Ermite farouche, Georgia O’Keeffe aurait vécu à la dure comme les pionniers à tel point qu’on l’imagine crapahutant jadis parmi les canyons, œuvrant seule dans l’immensité du désert américain. Un tirage du photographe Ansel Adams, qui la représente emmaillotée dans un châle sous un grand chapeau noir, grimaçante et hilare avec un ami, vient nuancer cette vision austère.

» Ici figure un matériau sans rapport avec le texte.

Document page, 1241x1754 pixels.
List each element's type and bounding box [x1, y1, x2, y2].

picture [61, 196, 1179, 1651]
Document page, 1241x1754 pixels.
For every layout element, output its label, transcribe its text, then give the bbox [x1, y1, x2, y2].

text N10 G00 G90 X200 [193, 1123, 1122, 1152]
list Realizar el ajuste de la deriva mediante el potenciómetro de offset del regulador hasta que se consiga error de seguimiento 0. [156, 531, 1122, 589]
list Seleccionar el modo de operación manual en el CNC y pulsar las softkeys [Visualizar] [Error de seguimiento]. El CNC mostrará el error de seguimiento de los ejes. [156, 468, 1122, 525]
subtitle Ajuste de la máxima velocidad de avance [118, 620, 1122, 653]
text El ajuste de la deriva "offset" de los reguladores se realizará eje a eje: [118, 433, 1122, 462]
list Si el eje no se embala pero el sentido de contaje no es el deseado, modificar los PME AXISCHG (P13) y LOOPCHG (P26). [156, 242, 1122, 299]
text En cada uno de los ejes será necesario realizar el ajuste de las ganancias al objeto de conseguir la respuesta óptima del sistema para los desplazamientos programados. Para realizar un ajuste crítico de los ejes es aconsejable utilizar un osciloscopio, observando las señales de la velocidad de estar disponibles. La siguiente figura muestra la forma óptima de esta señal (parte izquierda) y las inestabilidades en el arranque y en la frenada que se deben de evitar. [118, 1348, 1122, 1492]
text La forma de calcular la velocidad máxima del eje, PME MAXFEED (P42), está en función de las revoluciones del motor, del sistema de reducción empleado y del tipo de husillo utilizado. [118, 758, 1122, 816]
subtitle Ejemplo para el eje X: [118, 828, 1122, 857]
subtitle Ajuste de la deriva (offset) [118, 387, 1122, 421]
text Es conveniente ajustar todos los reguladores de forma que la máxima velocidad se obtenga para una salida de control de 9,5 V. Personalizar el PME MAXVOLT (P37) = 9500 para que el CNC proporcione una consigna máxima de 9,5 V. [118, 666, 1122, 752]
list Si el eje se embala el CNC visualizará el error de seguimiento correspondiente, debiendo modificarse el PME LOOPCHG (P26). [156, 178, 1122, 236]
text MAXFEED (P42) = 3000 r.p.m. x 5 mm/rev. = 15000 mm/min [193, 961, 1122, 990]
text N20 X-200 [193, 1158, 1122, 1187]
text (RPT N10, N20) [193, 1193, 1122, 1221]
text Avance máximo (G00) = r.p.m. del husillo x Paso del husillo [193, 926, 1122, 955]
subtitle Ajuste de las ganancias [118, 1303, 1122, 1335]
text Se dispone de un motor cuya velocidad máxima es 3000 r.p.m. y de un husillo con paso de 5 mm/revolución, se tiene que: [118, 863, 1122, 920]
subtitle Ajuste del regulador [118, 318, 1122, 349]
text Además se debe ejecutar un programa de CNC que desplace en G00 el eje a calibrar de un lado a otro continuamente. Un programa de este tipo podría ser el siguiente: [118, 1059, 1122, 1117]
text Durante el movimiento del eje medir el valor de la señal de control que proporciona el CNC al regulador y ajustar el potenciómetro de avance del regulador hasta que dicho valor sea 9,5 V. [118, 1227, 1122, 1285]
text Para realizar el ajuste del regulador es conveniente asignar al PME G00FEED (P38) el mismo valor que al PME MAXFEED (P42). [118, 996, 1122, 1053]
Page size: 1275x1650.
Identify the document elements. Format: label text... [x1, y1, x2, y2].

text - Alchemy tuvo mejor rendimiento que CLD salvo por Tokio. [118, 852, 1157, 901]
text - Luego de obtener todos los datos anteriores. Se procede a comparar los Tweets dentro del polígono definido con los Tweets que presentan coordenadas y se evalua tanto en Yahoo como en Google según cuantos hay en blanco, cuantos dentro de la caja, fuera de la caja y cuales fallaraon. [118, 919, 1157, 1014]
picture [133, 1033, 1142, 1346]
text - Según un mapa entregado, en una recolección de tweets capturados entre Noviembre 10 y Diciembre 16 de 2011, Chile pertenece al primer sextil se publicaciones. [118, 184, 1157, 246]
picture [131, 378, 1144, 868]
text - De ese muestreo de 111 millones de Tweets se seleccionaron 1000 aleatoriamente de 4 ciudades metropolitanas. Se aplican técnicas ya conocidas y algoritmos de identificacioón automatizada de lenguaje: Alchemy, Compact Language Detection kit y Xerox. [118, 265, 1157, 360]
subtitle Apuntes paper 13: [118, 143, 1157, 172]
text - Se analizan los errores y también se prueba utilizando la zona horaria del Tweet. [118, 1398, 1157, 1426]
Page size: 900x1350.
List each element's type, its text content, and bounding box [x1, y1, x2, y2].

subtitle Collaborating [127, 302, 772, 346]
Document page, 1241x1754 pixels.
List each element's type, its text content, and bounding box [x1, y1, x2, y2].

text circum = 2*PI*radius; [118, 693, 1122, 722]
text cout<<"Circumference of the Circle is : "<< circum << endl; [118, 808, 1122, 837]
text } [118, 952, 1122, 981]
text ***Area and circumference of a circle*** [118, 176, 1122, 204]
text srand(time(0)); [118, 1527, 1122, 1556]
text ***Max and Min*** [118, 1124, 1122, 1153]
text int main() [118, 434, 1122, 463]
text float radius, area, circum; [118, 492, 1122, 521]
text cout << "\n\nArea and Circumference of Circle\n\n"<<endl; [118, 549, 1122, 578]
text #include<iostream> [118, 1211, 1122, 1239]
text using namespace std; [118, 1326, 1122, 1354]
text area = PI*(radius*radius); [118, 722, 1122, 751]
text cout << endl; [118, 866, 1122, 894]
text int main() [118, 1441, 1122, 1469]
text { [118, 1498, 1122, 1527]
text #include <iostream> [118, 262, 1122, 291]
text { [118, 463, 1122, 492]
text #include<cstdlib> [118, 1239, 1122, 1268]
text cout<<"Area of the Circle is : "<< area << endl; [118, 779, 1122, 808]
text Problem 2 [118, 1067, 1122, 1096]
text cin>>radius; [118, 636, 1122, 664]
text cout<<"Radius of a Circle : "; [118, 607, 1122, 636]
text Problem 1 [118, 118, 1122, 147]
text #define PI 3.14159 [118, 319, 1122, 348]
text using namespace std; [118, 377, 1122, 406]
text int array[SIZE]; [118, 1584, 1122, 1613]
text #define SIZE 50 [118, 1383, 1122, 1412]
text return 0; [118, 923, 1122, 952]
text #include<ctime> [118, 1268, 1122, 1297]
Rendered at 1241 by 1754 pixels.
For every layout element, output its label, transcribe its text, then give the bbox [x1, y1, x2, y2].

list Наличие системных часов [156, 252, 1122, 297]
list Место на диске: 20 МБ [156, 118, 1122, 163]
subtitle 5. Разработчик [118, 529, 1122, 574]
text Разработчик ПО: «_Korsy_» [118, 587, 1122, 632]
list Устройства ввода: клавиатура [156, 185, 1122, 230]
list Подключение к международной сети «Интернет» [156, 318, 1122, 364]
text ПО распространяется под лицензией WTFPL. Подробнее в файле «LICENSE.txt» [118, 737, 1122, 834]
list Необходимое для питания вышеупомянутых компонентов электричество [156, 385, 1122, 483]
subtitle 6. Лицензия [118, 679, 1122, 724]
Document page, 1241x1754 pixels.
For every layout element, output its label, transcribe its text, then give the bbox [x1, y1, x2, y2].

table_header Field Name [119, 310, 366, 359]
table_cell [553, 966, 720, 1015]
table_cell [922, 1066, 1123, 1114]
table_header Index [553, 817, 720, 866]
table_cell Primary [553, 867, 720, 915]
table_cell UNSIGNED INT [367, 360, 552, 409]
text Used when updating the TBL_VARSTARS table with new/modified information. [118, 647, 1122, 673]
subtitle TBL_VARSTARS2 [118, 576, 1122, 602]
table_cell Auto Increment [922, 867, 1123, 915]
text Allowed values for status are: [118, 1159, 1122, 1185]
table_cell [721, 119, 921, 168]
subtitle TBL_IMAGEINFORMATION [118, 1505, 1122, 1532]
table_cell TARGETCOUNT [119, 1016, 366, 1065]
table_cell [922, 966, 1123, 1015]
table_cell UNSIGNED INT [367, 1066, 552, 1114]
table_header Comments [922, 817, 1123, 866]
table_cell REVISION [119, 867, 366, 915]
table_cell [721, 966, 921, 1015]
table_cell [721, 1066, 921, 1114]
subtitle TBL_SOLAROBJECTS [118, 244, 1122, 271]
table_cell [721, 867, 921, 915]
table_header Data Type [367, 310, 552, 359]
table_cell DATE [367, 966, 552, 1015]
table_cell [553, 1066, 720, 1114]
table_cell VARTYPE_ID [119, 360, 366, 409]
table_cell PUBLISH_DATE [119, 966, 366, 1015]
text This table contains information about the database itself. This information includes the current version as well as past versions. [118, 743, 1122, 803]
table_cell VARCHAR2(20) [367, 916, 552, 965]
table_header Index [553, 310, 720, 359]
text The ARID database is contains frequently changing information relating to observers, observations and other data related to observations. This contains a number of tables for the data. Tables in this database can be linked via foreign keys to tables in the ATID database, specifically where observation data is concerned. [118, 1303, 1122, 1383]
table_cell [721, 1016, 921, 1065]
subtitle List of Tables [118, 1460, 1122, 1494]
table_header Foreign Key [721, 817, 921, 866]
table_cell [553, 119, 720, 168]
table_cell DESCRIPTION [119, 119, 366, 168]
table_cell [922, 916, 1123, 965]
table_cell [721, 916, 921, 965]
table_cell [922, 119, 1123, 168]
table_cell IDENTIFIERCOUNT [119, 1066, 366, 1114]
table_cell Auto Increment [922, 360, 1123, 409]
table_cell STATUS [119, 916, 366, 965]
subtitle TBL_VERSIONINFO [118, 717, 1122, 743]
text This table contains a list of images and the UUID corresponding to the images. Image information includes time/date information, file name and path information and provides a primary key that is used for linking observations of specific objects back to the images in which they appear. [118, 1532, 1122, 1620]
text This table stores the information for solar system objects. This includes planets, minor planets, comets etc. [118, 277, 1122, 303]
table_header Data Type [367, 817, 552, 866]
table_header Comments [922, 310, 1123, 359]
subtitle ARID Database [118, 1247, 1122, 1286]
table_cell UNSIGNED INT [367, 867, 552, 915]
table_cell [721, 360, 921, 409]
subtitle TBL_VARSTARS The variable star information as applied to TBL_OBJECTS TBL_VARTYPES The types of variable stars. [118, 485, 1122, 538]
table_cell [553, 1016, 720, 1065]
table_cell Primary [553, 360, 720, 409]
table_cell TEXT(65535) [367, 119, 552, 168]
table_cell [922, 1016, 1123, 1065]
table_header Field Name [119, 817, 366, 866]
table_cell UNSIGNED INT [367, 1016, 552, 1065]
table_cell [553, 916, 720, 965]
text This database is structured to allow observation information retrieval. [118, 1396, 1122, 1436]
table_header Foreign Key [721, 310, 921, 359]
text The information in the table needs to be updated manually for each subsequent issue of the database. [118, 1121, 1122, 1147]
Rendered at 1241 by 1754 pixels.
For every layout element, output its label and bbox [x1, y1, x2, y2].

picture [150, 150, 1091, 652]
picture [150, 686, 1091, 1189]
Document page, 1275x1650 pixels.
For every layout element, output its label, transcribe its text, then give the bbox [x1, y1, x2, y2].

Ce mythe de l'artiste solitaire érigé il y a de cela des années, aussi tenace que l'aura de ses fleurs aux contours de vulves, une poignée d'œuvres trop vues pour être bien regardées, est l'un des nombreux clichés contredits par l'exposition de la Tate Modern consacrée à cette figure fondatrice du modernisme américain. Après le parcours que dédiait le musée de Grenoble à son compagnonnage photographique l'hiver dernier, cette somptueuse rétrospective londonienne est la première d'envergure hors des Etats-Unis. Une redécouverte qui vient éclairer une trajectoire dont le caractère affranchi et l'endurance sur près d'un siècle- jusqu'à sa disparition à 98 ans en 1986 - éclipsent parfois ses travaux.
Croquis au charbon
Si l’on connaît par cœur les innombrables reproductions, façon papier peint croûteux de grand-mère, de ses peintures florales satinées, l’exposition s’attarde d’abord sur plusieurs épisodes moins illustres, quoique tout aussi prolifiques, comme la période verte du lac George, dans le nord de l’Etat de New York où elle séjourna plusieurs étés. Riche en œuvres de jeunesse, une salle regorge de croquis au charbon qui attirèrent l’attention des professionnels alors qu’elle travaillait seule et enseignait l’art dans différents Etats du Sud.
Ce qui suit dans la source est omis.